##### Records supplied

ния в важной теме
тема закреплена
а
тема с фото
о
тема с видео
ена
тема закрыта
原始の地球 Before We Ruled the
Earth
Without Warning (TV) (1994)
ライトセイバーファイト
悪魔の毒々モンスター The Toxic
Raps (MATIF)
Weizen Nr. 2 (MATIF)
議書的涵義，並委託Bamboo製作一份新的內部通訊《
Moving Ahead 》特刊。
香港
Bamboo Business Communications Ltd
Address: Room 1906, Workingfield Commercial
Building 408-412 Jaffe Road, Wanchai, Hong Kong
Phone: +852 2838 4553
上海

##########
##### Records supplied

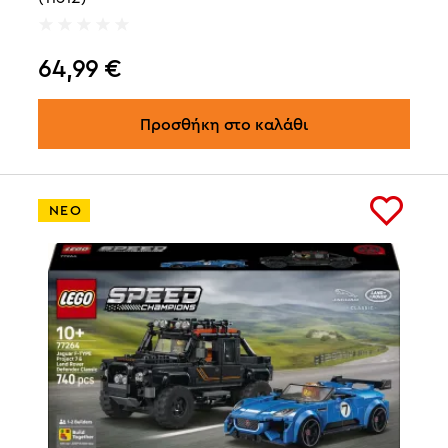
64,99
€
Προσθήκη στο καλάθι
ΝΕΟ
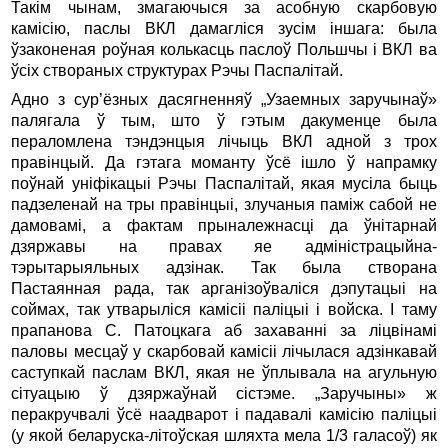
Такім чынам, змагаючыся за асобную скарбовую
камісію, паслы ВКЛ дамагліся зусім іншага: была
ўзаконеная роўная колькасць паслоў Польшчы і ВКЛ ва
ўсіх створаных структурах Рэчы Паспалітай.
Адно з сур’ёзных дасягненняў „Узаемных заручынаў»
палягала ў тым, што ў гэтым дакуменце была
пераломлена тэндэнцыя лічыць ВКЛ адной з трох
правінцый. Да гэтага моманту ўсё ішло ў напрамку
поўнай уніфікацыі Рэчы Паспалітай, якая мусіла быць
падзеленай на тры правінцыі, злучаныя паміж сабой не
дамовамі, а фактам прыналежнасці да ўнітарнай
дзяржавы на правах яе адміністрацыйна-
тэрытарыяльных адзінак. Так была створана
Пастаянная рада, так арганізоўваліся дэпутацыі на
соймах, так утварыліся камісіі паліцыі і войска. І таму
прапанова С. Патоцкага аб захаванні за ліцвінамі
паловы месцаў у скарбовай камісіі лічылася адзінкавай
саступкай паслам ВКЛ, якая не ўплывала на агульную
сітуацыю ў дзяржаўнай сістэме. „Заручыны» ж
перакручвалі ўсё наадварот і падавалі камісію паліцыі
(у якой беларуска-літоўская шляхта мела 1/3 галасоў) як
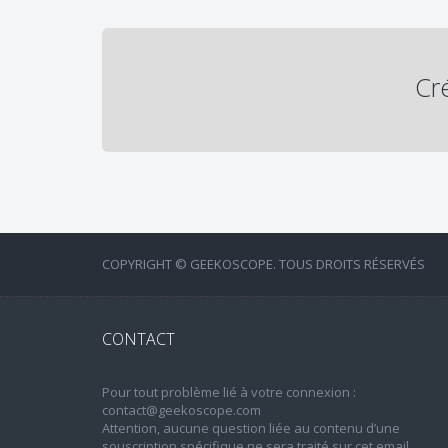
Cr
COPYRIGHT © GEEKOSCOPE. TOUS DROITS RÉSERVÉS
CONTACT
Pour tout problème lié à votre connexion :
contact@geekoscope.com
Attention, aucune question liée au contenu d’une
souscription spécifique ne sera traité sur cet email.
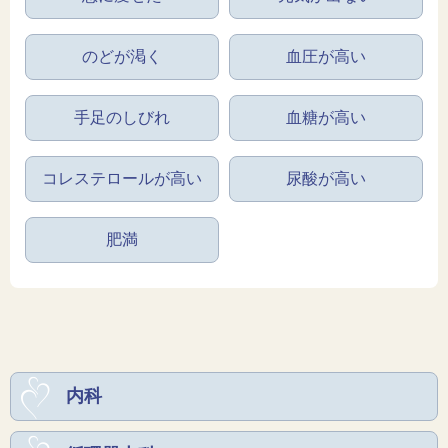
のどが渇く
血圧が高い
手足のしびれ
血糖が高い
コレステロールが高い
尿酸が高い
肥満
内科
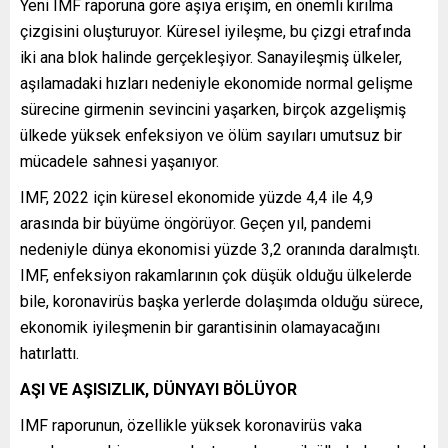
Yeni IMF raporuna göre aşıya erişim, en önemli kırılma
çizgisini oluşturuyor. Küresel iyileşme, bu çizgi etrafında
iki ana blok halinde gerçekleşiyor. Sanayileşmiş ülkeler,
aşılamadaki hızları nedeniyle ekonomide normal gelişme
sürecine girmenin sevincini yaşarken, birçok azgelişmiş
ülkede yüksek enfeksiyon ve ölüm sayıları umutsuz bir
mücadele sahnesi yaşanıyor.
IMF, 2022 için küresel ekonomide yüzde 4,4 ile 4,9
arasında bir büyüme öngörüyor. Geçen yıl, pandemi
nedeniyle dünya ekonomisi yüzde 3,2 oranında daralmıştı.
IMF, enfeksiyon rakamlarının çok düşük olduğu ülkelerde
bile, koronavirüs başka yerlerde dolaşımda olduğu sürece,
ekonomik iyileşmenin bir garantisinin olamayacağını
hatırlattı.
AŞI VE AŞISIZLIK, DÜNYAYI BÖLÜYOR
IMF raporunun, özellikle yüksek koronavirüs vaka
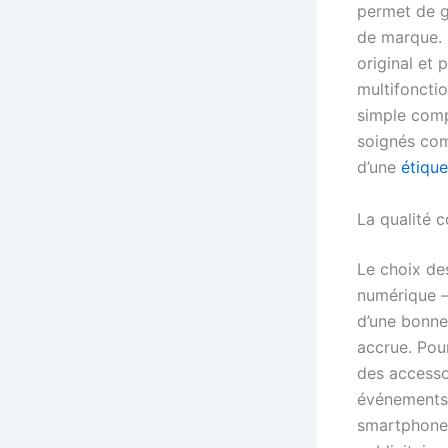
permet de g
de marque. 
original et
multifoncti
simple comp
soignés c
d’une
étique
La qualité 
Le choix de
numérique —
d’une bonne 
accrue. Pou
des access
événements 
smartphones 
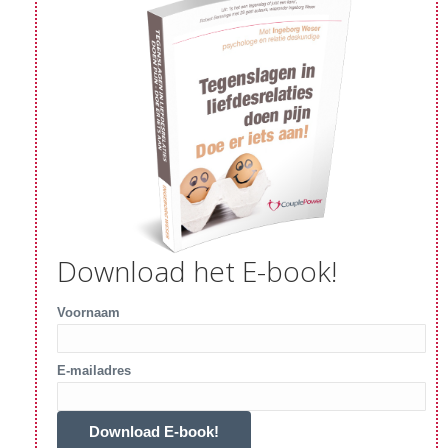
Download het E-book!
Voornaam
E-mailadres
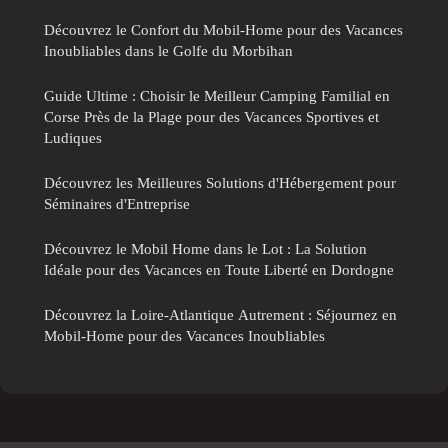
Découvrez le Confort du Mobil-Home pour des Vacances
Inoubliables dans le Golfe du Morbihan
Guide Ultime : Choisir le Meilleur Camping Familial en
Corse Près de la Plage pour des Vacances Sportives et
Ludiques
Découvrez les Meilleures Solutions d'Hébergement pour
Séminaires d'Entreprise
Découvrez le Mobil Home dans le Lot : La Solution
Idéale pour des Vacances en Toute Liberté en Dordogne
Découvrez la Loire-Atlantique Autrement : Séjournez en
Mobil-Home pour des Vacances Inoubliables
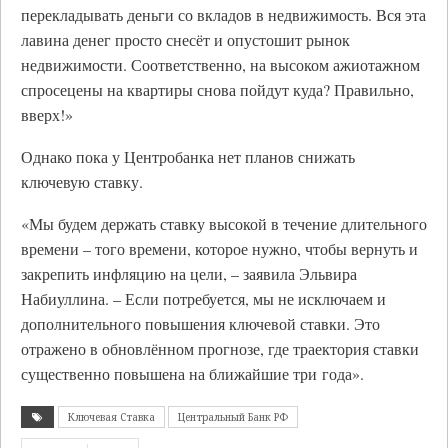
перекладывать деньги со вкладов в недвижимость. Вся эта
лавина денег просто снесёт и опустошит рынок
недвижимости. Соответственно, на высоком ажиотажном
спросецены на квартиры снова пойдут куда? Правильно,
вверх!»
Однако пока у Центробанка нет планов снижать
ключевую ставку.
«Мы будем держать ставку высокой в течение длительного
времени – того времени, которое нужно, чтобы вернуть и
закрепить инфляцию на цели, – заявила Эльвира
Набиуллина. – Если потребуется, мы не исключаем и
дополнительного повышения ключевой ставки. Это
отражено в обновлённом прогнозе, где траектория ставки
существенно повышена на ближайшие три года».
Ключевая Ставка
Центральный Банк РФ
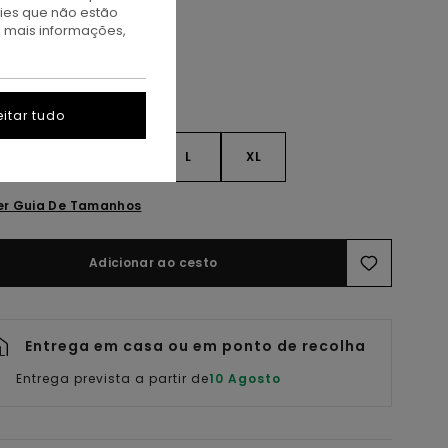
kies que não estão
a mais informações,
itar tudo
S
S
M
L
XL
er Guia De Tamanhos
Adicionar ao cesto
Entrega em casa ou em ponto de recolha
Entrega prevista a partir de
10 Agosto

##########

# Action item:
Output exactly the lines above that lie between the line with "Адно з сур’ёзных" and the line with "IMF, 2022 için", those two lines included, and no pictures.

# Reply to the exercise:
Адно з сур’ёзных дасягненняў „Узаемных заручынаў»
палягала ў тым, што ў гэтым дакуменце была
пераломлена тэндэнцыя лічыць ВКЛ адной з трох
правінцый. Да гэтага моманту ўсё ішло ў напрамку
поўнай уніфікацыі Рэчы Паспалітай, якая мусіла быць
падзеленай на тры правінцыі, злучаныя паміж сабой не
дамовамі, а фактам прыналежнасці да ўнітарнай
дзяржавы на правах яе адміністрацыйна-
тэрытарыяльных адзінак. Так была створана
Пастаянная рада, так арганізоўваліся дэпутацыі на
соймах, так утварыліся камісіі паліцыі і войска. І таму
прапанова С. Патоцкага аб захаванні за ліцвінамі
паловы месцаў у скарбовай камісіі лічылася адзінкавай
саступкай паслам ВКЛ, якая не ўплывала на агульную
сітуацыю ў дзяржаўнай сістэме. „Заручыны» ж
перакручвалі ўсё наадварот і падавалі камісію паліцыі
(у якой беларуска-літоўская шляхта мела 1/3 галасоў) як
Cr
COPYRIGHT © GEEKOSCOPE. TOUS DROITS RÉSERVÉS
CONTACT
Pour tout problème lié à votre connexion :
contact@geekoscope.com
Attention, aucune question liée au contenu d’une
souscription spécifique ne sera traité sur cet email.
のどが渇く
血圧が高い
手足のしびれ
血糖が高い
コレステロールが高い
尿酸が高い
肥満
内科
Yeni IMF raporuna göre aşıya erişim, en önemli kırılma
çizgisini oluşturuyor. Küresel iyileşme, bu çizgi etrafında
iki ana blok halinde gerçekleşiyor. Sanayileşmiş ülkeler,
aşılamadaki hızları nedeniyle ekonomide normal gelişme
sürecine girmenin sevincini yaşarken, birçok azgelişmiş
ülkede yüksek enfeksiyon ve ölüm sayıları umutsuz bir
mücadele sahnesi yaşanıyor.
IMF, 2022 için küresel ekonomide yüzde 4,4 ile 4,9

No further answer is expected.